The Student Programs & Leadership office organized four Professor Perspectives lectures for undergraduates, where students and faculty discussed topics such as climate change, fake news, and data science and politics. The BU Center for the Humanities hosted four HumaniTea talks as well, where faculty members from humanities departments shared their research and professional advice with interested undergraduates.
Student Support and Career Preparation
At CAS, we work each year to improve upon our career preparation and student support programming. In spring 2019, the Student Programs & Leadership office collaborated with CAS Academic Advising and the Center for Career Development to offer a variety of new classes designed to help first- and second-year students further define their career paths and take steps toward their careers of interest. Students choose classes focused on specific fields: health careers; counseling and the helping professions; government and public service; business, finance, and consulting; and high technology. Through discussions, activities, and guest speakers, students explore the connection between their majors and their career targets, the meaning of career fit, and how to seek out and obtain relevant experience to clarify and reach their career goals. Each participant creates a short-term action plan for their career.

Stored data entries
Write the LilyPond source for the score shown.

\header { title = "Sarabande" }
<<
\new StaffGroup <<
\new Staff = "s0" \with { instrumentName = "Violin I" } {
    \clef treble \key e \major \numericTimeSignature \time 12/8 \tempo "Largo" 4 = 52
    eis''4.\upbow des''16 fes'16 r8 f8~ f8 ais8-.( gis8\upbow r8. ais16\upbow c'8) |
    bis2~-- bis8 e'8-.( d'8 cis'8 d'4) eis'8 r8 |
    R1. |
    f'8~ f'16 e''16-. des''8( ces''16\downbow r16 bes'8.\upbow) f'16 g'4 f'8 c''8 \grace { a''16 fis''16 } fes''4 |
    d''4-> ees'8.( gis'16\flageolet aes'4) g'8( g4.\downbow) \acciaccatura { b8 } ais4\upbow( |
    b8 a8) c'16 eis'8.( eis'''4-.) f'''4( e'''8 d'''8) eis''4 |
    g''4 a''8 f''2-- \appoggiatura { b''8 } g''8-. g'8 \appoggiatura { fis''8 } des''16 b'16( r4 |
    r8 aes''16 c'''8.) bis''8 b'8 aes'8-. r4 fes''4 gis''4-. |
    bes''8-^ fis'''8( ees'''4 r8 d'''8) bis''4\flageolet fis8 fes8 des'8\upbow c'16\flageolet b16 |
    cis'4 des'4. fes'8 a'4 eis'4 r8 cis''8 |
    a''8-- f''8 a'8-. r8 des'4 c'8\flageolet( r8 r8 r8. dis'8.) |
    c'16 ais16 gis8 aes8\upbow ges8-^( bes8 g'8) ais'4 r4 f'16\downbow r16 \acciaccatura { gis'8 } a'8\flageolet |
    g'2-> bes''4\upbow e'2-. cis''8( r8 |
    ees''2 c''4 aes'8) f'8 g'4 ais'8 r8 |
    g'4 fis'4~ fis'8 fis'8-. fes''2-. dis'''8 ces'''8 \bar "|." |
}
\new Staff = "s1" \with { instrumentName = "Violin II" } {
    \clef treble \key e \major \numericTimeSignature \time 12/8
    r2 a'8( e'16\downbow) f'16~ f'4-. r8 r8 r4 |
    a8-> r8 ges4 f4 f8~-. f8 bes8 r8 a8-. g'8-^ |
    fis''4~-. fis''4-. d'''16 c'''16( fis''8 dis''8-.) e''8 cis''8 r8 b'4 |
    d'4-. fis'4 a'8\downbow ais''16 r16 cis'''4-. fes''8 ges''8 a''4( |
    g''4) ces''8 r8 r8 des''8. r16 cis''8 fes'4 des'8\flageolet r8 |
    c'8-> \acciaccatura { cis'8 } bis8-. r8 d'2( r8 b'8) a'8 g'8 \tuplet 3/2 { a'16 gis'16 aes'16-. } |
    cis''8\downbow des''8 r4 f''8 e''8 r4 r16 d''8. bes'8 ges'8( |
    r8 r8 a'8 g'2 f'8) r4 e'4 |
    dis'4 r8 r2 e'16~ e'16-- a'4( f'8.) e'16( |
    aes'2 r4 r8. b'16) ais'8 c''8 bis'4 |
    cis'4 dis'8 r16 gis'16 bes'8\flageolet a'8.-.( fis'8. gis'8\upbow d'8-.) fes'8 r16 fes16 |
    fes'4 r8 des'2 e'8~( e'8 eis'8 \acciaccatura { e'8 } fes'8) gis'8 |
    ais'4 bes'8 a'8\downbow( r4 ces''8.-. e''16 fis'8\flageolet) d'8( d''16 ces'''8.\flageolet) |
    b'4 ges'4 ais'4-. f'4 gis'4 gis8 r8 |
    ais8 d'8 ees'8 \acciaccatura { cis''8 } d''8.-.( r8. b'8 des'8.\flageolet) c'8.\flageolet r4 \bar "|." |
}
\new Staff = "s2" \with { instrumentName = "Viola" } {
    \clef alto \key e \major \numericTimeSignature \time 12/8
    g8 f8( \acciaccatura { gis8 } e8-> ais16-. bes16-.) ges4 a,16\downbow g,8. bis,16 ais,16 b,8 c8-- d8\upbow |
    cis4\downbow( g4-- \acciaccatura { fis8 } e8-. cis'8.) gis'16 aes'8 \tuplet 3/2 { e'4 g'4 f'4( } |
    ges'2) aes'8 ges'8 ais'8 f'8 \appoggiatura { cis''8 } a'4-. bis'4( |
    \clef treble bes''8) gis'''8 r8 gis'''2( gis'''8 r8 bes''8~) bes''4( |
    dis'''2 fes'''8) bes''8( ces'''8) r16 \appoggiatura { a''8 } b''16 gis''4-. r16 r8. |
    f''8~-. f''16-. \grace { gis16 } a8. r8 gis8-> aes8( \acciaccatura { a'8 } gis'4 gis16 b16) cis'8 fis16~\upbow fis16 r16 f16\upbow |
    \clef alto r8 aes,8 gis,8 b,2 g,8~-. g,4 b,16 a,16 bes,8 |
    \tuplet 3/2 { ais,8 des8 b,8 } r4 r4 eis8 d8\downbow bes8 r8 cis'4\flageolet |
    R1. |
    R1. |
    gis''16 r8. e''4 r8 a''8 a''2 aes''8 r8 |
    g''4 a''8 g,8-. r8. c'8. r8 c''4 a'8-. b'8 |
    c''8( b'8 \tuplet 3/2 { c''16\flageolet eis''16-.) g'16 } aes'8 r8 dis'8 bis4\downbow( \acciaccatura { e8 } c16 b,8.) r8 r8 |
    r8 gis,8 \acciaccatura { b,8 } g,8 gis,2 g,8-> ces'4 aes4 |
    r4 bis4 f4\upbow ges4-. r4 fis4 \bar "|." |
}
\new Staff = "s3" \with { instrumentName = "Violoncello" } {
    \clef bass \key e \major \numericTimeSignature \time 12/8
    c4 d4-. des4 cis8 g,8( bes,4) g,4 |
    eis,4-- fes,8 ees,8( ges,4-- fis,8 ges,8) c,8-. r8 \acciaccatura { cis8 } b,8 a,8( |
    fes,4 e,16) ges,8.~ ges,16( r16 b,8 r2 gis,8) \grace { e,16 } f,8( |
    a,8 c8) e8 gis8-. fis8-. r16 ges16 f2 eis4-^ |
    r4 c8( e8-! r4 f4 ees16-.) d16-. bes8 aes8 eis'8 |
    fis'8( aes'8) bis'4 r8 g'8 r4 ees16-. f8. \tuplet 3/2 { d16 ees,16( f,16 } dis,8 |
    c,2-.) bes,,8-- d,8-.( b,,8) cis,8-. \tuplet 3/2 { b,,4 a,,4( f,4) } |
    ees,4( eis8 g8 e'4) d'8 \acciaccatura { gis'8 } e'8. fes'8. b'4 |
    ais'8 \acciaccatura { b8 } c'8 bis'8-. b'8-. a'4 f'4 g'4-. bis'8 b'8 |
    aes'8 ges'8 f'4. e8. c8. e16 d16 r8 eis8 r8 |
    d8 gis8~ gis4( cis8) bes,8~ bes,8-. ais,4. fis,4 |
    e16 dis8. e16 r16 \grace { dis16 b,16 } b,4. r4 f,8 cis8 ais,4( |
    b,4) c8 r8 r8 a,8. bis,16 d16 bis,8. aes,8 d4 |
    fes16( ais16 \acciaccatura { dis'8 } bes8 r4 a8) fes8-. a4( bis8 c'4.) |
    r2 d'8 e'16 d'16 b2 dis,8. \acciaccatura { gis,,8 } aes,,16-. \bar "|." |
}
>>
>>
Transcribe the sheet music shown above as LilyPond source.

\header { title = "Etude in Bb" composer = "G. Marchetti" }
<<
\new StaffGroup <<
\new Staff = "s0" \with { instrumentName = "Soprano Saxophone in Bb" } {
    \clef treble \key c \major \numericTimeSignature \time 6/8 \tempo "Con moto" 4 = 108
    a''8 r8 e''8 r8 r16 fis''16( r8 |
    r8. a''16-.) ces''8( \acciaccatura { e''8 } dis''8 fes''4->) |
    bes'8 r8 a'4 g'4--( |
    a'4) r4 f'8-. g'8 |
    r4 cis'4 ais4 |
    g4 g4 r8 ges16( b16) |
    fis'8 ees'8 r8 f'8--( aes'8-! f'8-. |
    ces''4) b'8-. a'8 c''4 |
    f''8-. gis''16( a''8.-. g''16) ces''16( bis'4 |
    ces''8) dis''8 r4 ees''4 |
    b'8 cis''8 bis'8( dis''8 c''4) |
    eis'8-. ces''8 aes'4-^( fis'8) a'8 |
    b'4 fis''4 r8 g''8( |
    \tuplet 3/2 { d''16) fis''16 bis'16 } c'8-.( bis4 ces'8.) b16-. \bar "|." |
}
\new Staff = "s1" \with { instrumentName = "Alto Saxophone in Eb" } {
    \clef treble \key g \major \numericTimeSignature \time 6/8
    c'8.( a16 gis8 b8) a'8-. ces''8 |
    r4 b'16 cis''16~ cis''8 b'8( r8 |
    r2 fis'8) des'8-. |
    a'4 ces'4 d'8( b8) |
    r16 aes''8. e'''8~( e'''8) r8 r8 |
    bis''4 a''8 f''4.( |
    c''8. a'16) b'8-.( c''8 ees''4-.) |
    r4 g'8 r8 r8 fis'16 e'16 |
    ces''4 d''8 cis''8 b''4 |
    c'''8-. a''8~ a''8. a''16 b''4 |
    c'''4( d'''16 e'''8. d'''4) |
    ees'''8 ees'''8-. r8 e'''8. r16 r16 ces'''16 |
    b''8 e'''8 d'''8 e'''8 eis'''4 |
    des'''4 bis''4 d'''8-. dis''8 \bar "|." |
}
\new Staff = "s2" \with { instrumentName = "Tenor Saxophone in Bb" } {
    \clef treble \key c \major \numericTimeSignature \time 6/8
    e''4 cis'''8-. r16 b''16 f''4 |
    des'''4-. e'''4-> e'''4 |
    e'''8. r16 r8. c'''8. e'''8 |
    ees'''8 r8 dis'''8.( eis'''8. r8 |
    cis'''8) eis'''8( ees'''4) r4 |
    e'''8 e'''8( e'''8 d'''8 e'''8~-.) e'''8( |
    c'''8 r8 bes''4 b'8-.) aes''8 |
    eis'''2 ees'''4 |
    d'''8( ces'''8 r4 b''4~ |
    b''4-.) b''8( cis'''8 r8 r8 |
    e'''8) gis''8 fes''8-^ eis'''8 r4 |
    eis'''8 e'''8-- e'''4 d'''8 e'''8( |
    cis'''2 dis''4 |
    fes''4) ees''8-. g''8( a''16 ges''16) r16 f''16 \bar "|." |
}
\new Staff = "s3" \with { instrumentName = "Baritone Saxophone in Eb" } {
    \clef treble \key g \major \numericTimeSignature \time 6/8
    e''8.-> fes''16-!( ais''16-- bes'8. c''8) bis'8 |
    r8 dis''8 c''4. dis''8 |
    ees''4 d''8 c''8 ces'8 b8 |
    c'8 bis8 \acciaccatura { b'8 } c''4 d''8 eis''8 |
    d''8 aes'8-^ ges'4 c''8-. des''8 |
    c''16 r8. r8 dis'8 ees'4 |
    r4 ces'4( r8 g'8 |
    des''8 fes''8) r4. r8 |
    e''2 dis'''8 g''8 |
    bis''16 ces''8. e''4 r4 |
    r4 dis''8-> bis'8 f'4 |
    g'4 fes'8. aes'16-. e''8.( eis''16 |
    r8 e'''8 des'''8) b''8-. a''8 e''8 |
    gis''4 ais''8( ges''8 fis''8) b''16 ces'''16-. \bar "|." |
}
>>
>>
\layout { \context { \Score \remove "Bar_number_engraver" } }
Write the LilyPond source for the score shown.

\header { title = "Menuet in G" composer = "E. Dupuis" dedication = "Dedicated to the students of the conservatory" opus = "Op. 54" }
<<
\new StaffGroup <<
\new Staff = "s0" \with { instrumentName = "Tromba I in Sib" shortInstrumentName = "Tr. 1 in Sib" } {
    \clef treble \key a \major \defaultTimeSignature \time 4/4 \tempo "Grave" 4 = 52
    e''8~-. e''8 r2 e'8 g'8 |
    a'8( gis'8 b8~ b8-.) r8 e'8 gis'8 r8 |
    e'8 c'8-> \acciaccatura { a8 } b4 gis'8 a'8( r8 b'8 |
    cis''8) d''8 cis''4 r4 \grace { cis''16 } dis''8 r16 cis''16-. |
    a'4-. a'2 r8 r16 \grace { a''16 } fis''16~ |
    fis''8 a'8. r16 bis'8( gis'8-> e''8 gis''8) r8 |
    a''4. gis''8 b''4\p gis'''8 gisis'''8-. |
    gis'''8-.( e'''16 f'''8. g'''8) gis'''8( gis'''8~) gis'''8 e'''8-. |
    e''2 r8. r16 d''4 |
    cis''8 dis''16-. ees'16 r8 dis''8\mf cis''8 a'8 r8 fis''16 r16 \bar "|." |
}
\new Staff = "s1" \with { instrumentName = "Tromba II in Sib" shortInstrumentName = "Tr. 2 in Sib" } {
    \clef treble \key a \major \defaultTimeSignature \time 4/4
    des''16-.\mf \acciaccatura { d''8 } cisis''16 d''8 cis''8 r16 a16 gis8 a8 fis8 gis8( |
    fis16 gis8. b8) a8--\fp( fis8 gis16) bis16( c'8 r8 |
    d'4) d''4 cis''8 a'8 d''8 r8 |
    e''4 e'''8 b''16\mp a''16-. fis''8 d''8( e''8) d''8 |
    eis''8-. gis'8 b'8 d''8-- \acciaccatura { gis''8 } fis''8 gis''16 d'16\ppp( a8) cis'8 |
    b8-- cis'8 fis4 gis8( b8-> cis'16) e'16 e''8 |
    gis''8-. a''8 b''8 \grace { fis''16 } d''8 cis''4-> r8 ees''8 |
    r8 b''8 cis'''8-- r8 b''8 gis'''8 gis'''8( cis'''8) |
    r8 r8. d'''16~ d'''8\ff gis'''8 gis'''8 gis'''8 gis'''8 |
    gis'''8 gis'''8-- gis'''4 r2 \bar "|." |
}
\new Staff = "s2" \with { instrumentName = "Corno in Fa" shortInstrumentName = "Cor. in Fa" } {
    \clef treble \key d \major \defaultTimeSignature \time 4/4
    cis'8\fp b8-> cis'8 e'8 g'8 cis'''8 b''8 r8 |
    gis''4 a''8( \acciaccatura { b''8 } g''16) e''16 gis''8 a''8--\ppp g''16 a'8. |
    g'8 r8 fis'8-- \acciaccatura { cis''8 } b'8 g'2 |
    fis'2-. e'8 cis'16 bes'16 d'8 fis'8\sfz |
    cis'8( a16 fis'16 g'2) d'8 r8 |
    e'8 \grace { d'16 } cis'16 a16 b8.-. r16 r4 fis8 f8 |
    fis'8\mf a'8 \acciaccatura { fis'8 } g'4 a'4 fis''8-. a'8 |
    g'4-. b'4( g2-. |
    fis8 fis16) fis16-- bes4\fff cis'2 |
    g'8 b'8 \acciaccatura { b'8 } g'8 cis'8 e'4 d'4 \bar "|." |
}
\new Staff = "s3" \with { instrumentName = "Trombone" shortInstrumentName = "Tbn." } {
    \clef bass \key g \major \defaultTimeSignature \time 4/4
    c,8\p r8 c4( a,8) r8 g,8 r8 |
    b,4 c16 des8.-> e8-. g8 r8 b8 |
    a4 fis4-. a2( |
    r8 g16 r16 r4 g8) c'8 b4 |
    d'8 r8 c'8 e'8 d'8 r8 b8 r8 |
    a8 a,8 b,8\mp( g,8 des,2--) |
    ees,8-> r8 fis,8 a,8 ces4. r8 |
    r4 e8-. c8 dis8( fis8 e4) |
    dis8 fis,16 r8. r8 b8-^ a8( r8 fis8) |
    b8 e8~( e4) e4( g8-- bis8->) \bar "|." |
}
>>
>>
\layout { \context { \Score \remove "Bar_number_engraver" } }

Exercise: Rewrite everything from "The Student Programs & Leadership office organized" down to "with interested undergraduates." in the passage on CAS student programs, switching "lectures" to "seminars". The records aren't needed for this.

Task solution:
The Student Programs & Leadership office organized four Professor Perspectives seminars for undergraduates, where students and faculty discussed topics such as climate change, fake news, and data science and politics. The BU Center for the Humanities hosted four HumaniTea talks as well, where faculty members from humanities departments shared their research and professional advice with interested undergraduates.